Perhaps Judaism has it right: the righteous will be resurrected. Although in Moravec’s vision the not-so-righteous will rise up again as well. The point is, if we survive as a species, if we don’t succumb to our own imperfections, our future literally has no limits. Running time
backwards on planet earth, if indeed this ever happens, will be only the first in a series of almost inconceivable scientific and engineering accomplishments—the harnessing of stars, the towing of black holes for use as power—that, given the trillions of years left to us, will inevitably produce superbeings with the powers of gods…or perhaps a single entity stretching from one side of the universe to the other.

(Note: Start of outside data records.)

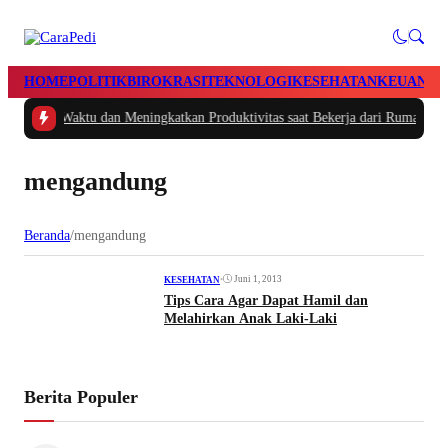
HOME
POLITIK
BIROKRASI
TEKNOLOGI
KESEHATAN
KEUANGA
Mengatur Waktu dan Meningkatkan Produktivitas saat Bekerja dari Rumah
|
#2 
mengandung
Beranda
/
mengandung
•
Juni 1, 2013
KESEHATAN
Tips Cara Agar Dapat Hamil dan
Melahirkan Anak Laki-Laki
Berita Populer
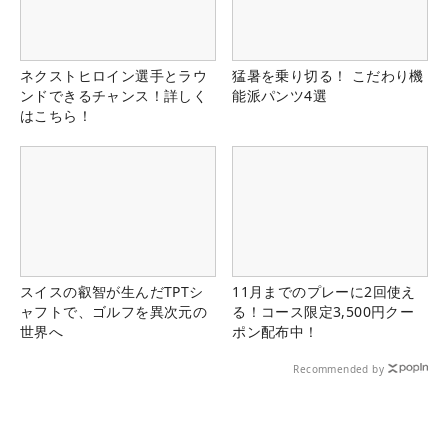
ネクストヒロイン選手とラウ
猛暑を乗り切る！ こだわり機
ンドできるチャンス！詳しく
能派パンツ4選
はこちら！
スイスの叡智が生んだTPTシ
11月までのプレーに2回使え
ャフトで、ゴルフを異次元の
る！コース限定3,500円クー
世界へ
ポン配布中！
Recommended by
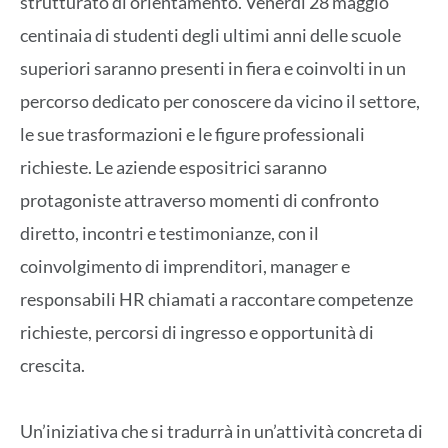
strutturato di orientamento. Venerdì 28 maggio
centinaia di studenti degli ultimi anni delle scuole
superiori saranno presenti in fiera e coinvolti in un
percorso dedicato per conoscere da vicino il settore,
le sue trasformazioni e le figure professionali
richieste. Le aziende espositrici saranno
protagoniste attraverso momenti di confronto
diretto, incontri e testimonianze, con il
coinvolgimento di imprenditori, manager e
responsabili HR chiamati a raccontare competenze
richieste, percorsi di ingresso e opportunità di
crescita.
Un’iniziativa che si tradurrà in un’attività concreta di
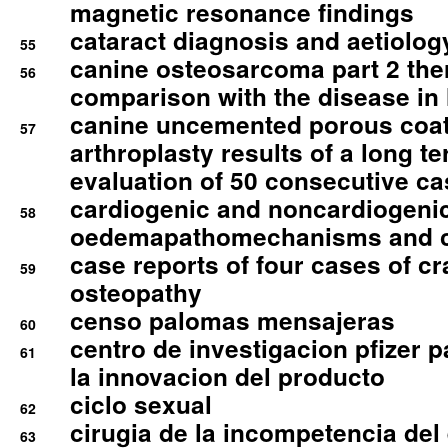
magnetic resonance findings
cataract diagnosis and aetiolog
55
canine osteosarcoma part 2 th
56
comparison with the disease i
canine uncemented porous coate
57
arthroplasty results of a long t
evaluation of 50 consecutive c
cardiogenic and noncardiogeni
58
oedemapathomechanisms and 
case reports of four cases of c
59
osteopathy
censo palomas mensajeras
60
centro de investigacion pfizer p
61
la innovacion del producto
ciclo sexual
62
cirugia de la incompetencia del 
63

The Irish physicist J. D. Bernal had an intimation of how the rise of superbeings might come about. Predicting that humans would transform themselves beyond recognition, he wrote, “Finally, consciousness itself may end or vanish in a humanity that has become completely etherealized, losing the close-knit organism, becoming masses of atoms in space communicating by radiation, and ultimately, perhaps resolving itself entirely into light.” This adaptation, Bernal said, would allow these post-humans to colonize vast areas of otherwise inhospitable space. He goes on: “As the scene of life would be more the cold emptiness of space than the warm, dense atmosphere of the planets, the advantage of containing no organic material at all, so as to be independent of both these conditions, would be increasingly felt.” Since Bernal published his visions of the future of humanity, other scientists have speculated on what post-humanity may look like. It is certain that it will be nothing we can now imagine. But there are inevitabilities about which we can speculate with some assurance. And Barrow and Tipler make a convincing argument that eventually life will spread to inhabit the entire universe. It will be then, when no other frontier is possible, that the only door locked to these godlike beings will be the one that opens to eternity. For the universe has an expiration date.